▸ To do: The answer must be one number: how many lines in the records below contain the string "detector".

+ + +

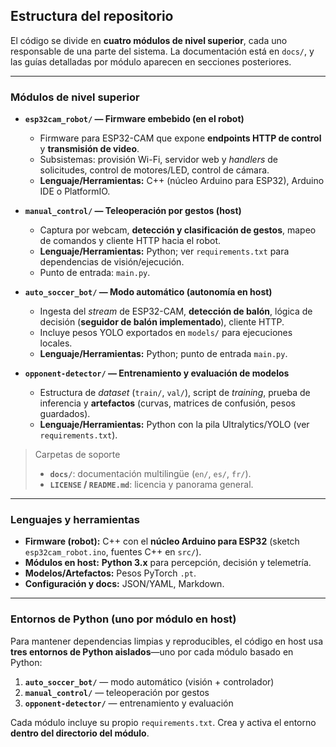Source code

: ## Estructura del repositorio

El código se divide en **cuatro módulos de nivel superior**, cada uno responsable de una parte del sistema. La documentación está en `docs/`, y las guías detalladas por módulo aparecen en secciones posteriores.

---

### Módulos de nivel superior

- **`esp32cam_robot/` — Firmware embebido (en el robot)**
  - Firmware para ESP32-CAM que expone **endpoints HTTP de control** y **transmisión de video**.
  - Subsistemas: provisión Wi-Fi, servidor web y *handlers* de solicitudes, control de motores/LED, control de cámara.
  - **Lenguaje/Herramientas:** C++ (núcleo Arduino para ESP32), Arduino IDE o PlatformIO.

- **`manual_control/` — Teleoperación por gestos (host)**
  - Captura por webcam, **detección y clasificación de gestos**, mapeo de comandos y cliente HTTP hacia el robot.
  - **Lenguaje/Herramientas:** Python; ver `requirements.txt` para dependencias de visión/ejecución.
  - Punto de entrada: `main.py`.

- **`auto_soccer_bot/` — Modo automático (autonomía en host)**
  - Ingesta del *stream* de ESP32-CAM, **detección de balón**, lógica de decisión (**seguidor de balón implementado**), cliente HTTP.
  - Incluye pesos YOLO exportados en `models/` para ejecuciones locales.
  - **Lenguaje/Herramientas:** Python; punto de entrada `main.py`.

- **`opponent-detector/` — Entrenamiento y evaluación de modelos**
  - Estructura de *dataset* (`train/`, `val/`), script de *training*, prueba de inferencia y **artefactos** (curvas, matrices de confusión, pesos guardados).
  - **Lenguaje/Herramientas:** Python con la pila Ultralytics/YOLO (ver `requirements.txt`).

> Carpetas de soporte  
> - **`docs/`**: documentación multilingüe (`en/`, `es/`, `fr/`).  
> - **`LICENSE` / `README.md`**: licencia y panorama general.

---

### Lenguajes y herramientas

- **Firmware (robot):** C++ con el **núcleo Arduino para ESP32** (sketch `esp32cam_robot.ino`, fuentes C++ en `src/`).
- **Módulos en host:** **Python 3.x** para percepción, decisión y telemetría.
- **Modelos/Artefactos:** Pesos PyTorch `.pt`.
- **Configuración y docs:** JSON/YAML, Markdown.

---

### Entornos de Python (uno por módulo en host)

Para mantener dependencias limpias y reproducibles, el código en host usa **tres entornos de Python aislados**—uno por cada módulo basado en Python:

1. **`auto_soccer_bot/`** — modo automático (visión + controlador)  
2. **`manual_control/`** — teleoperación por gestos  
3. **`opponent-detector/`** — entrenamiento y evaluación

Cada módulo incluye su propio `requirements.txt`. Crea y activa el entorno **dentro del directorio del módulo**.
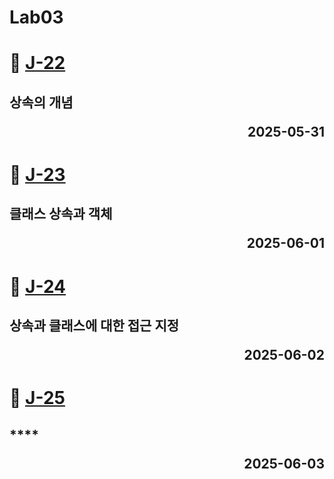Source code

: # Lab03

# 📖 [J-22](./J_22.md)
**상속의 개념** <p align='right'>2025-05-31</p>
---
# 📖 [J-23](./J_23.md)
**클래스 상속과 객체** <p align='right'>2025-06-01</p>
---
# 📖 [J-24](./J_24.md)
**상속과 클래스에 대한 접근 지정** <p align='right'>2025-06-02</p>
---
# 📖 [J-25](./J_25.md)
**** <p align='right'>2025-06-03</p>
---
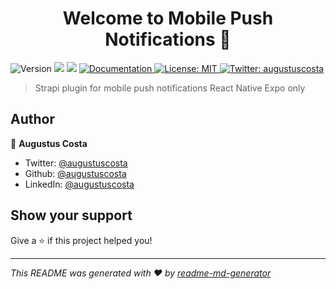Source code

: <h1 align="center">Welcome to Mobile Push Notifications 👋</h1>
<p>
  <img alt="Version" src="https://img.shields.io/badge/version-1.0.0-blue.svg?cacheSeconds=2592000" />
  <img src="https://img.shields.io/badge/node-%3E%3D10.0.0-blue.svg" />
  <img src="https://img.shields.io/badge/npm-%3E%3D6.0.0-blue.svg" />
  <a href="https://docs.expo.io/versions/latest/guides/push-notifications/" target="_blank">
    <img alt="Documentation" src="https://img.shields.io/badge/documentation-yes-brightgreen.svg" />
  </a>
  <a href="#" target="_blank">
    <img alt="License: MIT" src="https://img.shields.io/badge/License-MIT-yellow.svg" />
  </a>
  <a href="https://twitter.com/augustuscosta" target="_blank">
    <img alt="Twitter: augustuscosta" src="https://img.shields.io/twitter/follow/augustuscosta.svg?style=social" />
  </a>
</p>

> Strapi plugin for mobile push notifications React Native Expo only 




## Author

👤 **Augustus Costa**

* Twitter: [@augustuscosta](https://twitter.com/augustuscosta)
* Github: [@augustuscosta](https://github.com/augustuscosta)
* LinkedIn: [@augustuscosta](https://linkedin.com/in/augustuscosta)

## Show your support

Give a ⭐️ if this project helped you!

***
_This README was generated with ❤️ by [readme-md-generator](https://github.com/kefranabg/readme-md-generator)_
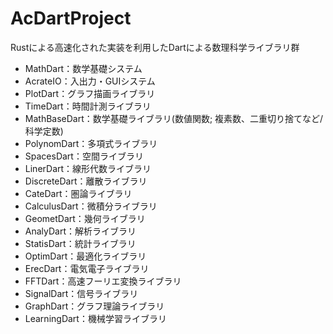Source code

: # AcDartProject

Rustによる高速化された実装を利用したDartによる数理科学ライブラリ群

- MathDart：数学基礎システム
- AcrateIO：入出力・GUIシステム
- PlotDart：グラフ描画ライブラリ
- TimeDart：時間計測ライブラリ
- MathBaseDart：数学基礎ライブラリ(数値関数; 複素数、二重切り捨てなど/科学定数)
- PolynomDart：多項式ライブラリ
- SpacesDart：空間ライブラリ
- LinerDart：線形代数ライブラリ
- DiscreteDart：離散ライブラリ
- CateDart：圏論ライブラリ
- CalculusDart：微積分ライブラリ
- GeometDart：幾何ライブラリ
- AnalyDart：解析ライブラリ
- StatisDart：統計ライブラリ
- OptimDart：最適化ライブラリ
- ErecDart：電気電子ライブラリ
- FFTDart：高速フーリエ変換ライブラリ
- SignalDart：信号ライブラリ
- GraphDart：グラフ理論ライブラリ
- LearningDart：機械学習ライブラリ
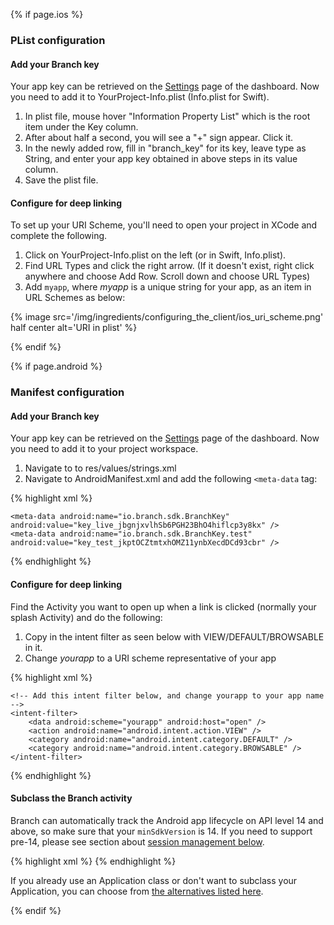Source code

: {% if page.ios %}
### PList configuration

#### Add your Branch key

Your app key can be retrieved on the [Settings](https://dashboard.branch.io/#/settings) page of the dashboard. Now you need to add it to YourProject-Info.plist (Info.plist for Swift).

1. In plist file, mouse hover "Information Property List" which is the root item under the Key column.
1. After about half a second, you will see a "+" sign appear. Click it.
1. In the newly added row, fill in "branch_key" for its key, leave type as String, and enter your app key obtained in above steps in its value column.
1. Save the plist file.

#### Configure for deep linking

To set up your URI Scheme, you'll need to open your project in XCode and complete the following.

1. Click on YourProject-Info.plist on the left (or in Swift, Info.plist).
1. Find URL Types and click the right arrow. (If it doesn't exist, right click anywhere and choose Add Row. Scroll down and choose URL Types)
1. Add `myapp`, where _myapp_ is a unique string for your app, as an item in URL Schemes as below:

{% image src='/img/ingredients/configuring_the_client/ios_uri_scheme.png' half center alt='URI in plist' %}


{% endif %}
<!---       /iOS-specific Branch Key -->


{% if page.android %}
### Manifest configuration

#### Add your Branch key

Your app key can be retrieved on the [Settings](https://dashboard.branch.io/#/settings) page of the dashboard. Now you need to add it to your project workspace.

1. Navigate to to res/values/strings.xml
2. Navigate to AndroidManifest.xml and add the following `<meta-data` tag:

{% highlight xml %}
<application>
    <!-- Other existing entries -->

    <meta-data android:name="io.branch.sdk.BranchKey" android:value="key_live_jbgnjxvlhSb6PGH23BhO4hiflcp3y8kx" />
    <meta-data android:name="io.branch.sdk.BranchKey.test" android:value="key_test_jkptOCZtmtxhOMZ11ynbXecdDCd93cbr" />
</application>
{% endhighlight %}

#### Configure for deep linking

Find the Activity you want to open up when a link is clicked (normally your splash Activity) and do the following:

1. Copy in the intent filter as seen below with VIEW/DEFAULT/BROWSABLE in it.
2. Change _yourapp_ to a URI scheme representative of your app

{% highlight xml %}
<activity
	android:name="com.yourapp.SplashActivity"
	android:label="@string/app_name" >
	<intent-filter>
		<action android:name="android.intent.action.MAIN" />
		<category android:name="android.intent.category.LAUNCHER" />
	</intent-filter>

	<!-- Add this intent filter below, and change yourapp to your app name -->
	<intent-filter>
		<data android:scheme="yourapp" android:host="open" />
		<action android:name="android.intent.action.VIEW" />
		<category android:name="android.intent.category.DEFAULT" />
		<category android:name="android.intent.category.BROWSABLE" />
	</intent-filter>
</activity>
{% endhighlight %}

#### Subclass the Branch activity

Branch can automatically track the Android app lifecycle on API level 14 and above, so make sure that your `minSdkVersion` is 14. If you need to support pre-14, please see section about [session management below](/recipes/quickstart_guide/android/#initialization-to-support-android-pre-14).

{% highlight xml %}
 <application
    android:name="io.branch.referral.BranchApp">
{% endhighlight %}

If you already use an Application class or don't want to subclass your Application, you can choose from [the alternatives listed here](/recipes/quickstart_guide/android/#alternatives-to-application-subclass).

{% endif %}
<!---       /Android-specific Branch Key -->
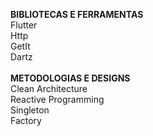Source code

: <b> BIBLIOTECAS E FERRAMENTAS </b>
<br>
Flutter
<br>
Http
<br>
GetIt
<br>
Dartz
<br>
<br>
<b> METODOLOGIAS E DESIGNS </b>
<br>
Clean Architecture 
<br>
Reactive Programming
<br>
Singleton
<br>
Factory
<br>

+ + +

▸ Answer below: 2